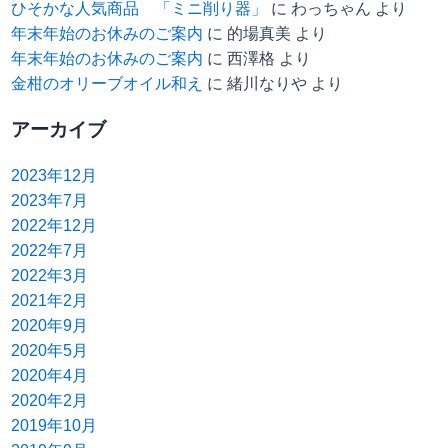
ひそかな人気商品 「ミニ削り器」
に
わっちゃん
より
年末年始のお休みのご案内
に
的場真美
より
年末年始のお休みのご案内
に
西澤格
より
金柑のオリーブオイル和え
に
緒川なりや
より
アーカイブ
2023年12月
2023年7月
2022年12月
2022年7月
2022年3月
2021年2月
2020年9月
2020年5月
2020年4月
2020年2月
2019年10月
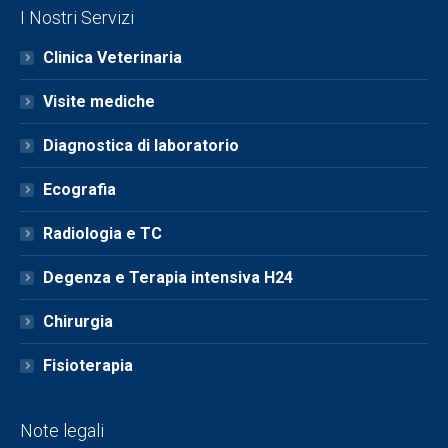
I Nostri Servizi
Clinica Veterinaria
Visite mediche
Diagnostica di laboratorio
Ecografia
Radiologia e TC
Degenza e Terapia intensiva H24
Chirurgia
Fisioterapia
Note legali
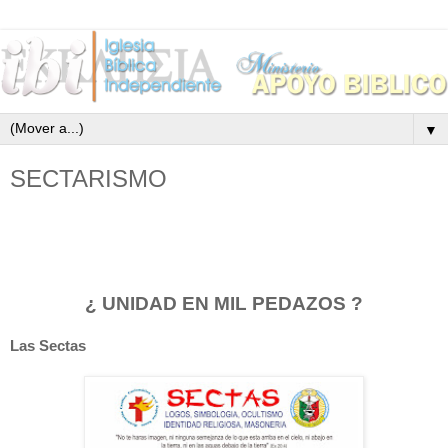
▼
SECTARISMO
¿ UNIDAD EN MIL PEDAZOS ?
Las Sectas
________________________
Assigned task: Copy out the text of every row above word for word, keeping each line as it appears. Leave the pictures out of your answer.

Written reply:
ひそかな人気商品 「ミニ削り器」
に
わっちゃん
より
年末年始のお休みのご案内
に
的場真美
より
年末年始のお休みのご案内
に
西澤格
より
金柑のオリーブオイル和え
に
緒川なりや
より
アーカイブ
2023年12月
2023年7月
2022年12月
2022年7月
2022年3月
2021年2月
2020年9月
2020年5月
2020年4月
2020年2月
2019年10月
I Nostri Servizi
Clinica Veterinaria
Visite mediche
Diagnostica di laboratorio
Ecografia
Radiologia e TC
Degenza e Terapia intensiva H24
Chirurgia
Fisioterapia
Note legali
▼
SECTARISMO
¿ UNIDAD EN MIL PEDAZOS ?
Las Sectas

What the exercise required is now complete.